リスクを共有・発信する観光地へ
従来の観光地では、「安心が確保されていること」が当たり前のように考えられ、リスクについて積極的に発信することは避ける傾向がありました。しかし、石黒さんは「これまであまり取り上げられてこなかった観光とリスクの関係について、改めて考える必要がある」と指摘します。
「天候、野生動物の遭遇、参加する側のスキルや経験など無数の要素があるのでリスクの高低を完全に客観的に整理することは難しいですが、それぞれの判断を可能にする材料を提供することは観光地の責任だと感じています。観光は楽しみや喜びが中心ですが、自然からそれを享受するためには地域、事業者はもちろん参加される観光客側ともリスクを共有することが大事」と石黒さんは強調します。
新村さんも「知床に来ていただく前に旅行者に向けて、きちんとリスク情報を発信し、旅の最中の人に対しても、当日の天気やヒグマの目撃情報などをリアルタイムに伝えていくことも非常に大事になってくる」と情報発信の重要性を語ります。

世界遺産登録から20年
知床では現在、インバウンド比率が19%まで上昇しており、徐々に回復の兆しが見えています。新村さんは「安全の確保という大前提のもとで、知床の自然を楽しんでもらえるために、これからも取り組んでいきたい」と今後の展望を語ります。
石黒さんは「最も大事なのは、観光客の方に『観光事業者さんがいることでリスクが減る』という認識を持ってもらえるようにすること」と指摘します。
「例えば1人で森に入っていくと、ヒグマに会ってしまうかもしれないけれども、ガイドの皆さんと入ることでリスクが下がる。
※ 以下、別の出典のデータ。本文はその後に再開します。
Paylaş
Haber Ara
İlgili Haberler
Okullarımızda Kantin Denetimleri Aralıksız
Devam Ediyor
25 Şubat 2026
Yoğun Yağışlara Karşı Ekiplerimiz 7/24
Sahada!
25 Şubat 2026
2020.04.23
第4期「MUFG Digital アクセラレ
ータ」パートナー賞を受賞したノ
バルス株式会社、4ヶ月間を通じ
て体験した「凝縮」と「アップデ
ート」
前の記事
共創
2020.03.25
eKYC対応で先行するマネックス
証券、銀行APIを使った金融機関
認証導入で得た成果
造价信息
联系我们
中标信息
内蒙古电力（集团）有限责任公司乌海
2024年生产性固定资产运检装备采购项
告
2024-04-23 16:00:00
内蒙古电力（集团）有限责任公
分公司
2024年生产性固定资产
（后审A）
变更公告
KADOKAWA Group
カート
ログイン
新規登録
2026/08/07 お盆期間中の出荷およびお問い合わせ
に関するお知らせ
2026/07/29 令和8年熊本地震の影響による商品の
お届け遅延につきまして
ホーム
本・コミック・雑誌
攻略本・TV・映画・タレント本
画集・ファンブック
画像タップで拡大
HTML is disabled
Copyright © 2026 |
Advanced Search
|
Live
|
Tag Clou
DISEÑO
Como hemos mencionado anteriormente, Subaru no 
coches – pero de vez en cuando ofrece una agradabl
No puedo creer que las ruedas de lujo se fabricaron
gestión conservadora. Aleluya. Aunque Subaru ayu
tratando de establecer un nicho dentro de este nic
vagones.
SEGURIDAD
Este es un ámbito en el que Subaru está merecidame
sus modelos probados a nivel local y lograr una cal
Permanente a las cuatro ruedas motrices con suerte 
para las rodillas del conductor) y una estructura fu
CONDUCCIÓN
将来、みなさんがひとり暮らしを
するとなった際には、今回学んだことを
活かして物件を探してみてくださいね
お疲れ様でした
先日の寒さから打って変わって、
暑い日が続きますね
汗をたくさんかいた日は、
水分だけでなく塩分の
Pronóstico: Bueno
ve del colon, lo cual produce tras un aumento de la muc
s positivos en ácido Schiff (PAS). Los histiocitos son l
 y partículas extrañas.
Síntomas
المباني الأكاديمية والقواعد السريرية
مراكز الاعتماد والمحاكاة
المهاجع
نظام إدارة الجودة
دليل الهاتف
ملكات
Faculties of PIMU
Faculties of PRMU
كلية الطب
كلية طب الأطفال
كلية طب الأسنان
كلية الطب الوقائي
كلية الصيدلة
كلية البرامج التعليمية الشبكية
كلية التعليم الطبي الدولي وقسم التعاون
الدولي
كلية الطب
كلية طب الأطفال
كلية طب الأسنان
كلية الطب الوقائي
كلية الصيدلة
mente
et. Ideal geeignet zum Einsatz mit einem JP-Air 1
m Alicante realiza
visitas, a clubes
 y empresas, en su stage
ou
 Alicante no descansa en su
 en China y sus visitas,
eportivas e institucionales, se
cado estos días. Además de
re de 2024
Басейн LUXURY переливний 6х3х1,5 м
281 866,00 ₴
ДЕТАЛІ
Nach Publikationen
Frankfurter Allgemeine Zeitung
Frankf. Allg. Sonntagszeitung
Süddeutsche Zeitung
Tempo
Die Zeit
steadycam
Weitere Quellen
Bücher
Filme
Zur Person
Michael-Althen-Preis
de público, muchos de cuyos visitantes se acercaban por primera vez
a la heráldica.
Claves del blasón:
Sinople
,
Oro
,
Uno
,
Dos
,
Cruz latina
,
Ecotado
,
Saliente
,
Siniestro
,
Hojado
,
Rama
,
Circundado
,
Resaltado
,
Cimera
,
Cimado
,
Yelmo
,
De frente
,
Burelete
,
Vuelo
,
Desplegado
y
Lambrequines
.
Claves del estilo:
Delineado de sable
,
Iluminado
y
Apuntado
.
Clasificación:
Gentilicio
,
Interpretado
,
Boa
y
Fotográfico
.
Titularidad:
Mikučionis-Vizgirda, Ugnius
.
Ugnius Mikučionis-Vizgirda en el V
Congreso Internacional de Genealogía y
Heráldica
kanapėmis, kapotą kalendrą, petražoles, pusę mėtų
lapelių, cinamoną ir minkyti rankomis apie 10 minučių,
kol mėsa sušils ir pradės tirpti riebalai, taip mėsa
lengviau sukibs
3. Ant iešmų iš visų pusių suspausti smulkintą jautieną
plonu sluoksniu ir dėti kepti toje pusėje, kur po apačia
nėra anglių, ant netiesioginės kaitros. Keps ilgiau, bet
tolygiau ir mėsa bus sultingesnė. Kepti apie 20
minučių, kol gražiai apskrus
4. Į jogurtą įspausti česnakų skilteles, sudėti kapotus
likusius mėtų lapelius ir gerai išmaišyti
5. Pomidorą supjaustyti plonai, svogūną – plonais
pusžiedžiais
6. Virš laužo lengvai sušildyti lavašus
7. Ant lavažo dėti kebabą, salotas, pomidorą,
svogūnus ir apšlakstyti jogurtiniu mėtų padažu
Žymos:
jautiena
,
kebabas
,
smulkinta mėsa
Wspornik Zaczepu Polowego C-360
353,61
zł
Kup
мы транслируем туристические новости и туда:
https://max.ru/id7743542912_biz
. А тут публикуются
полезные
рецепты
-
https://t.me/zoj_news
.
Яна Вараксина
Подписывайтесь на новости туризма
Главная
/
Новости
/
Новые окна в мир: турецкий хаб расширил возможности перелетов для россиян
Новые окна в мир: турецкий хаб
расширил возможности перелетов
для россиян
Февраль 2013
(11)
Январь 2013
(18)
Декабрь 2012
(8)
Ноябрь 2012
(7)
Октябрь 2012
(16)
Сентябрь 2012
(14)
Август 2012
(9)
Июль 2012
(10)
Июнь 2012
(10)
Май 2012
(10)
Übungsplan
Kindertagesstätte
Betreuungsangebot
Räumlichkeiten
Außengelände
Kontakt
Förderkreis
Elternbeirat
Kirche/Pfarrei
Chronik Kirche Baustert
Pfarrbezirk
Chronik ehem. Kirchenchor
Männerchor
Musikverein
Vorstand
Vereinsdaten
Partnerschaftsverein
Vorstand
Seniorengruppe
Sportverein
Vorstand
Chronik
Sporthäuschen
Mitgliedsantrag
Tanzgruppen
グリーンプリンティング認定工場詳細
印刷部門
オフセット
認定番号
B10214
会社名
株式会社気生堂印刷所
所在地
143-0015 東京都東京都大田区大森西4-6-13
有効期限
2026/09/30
個人で自由に訪れるのではなく、地元を知り尽くした事業者やガイドとともに自然を楽しむことが重要という考え方に変化させていくことが大事です」
世界自然遺産の登録から今年で20年を迎える知床。観光船事故を教訓に、地域がどう向き合うべきか——その答えを模索する取り組みは、他の観光地にとっても活かされうるものではないでしょうか。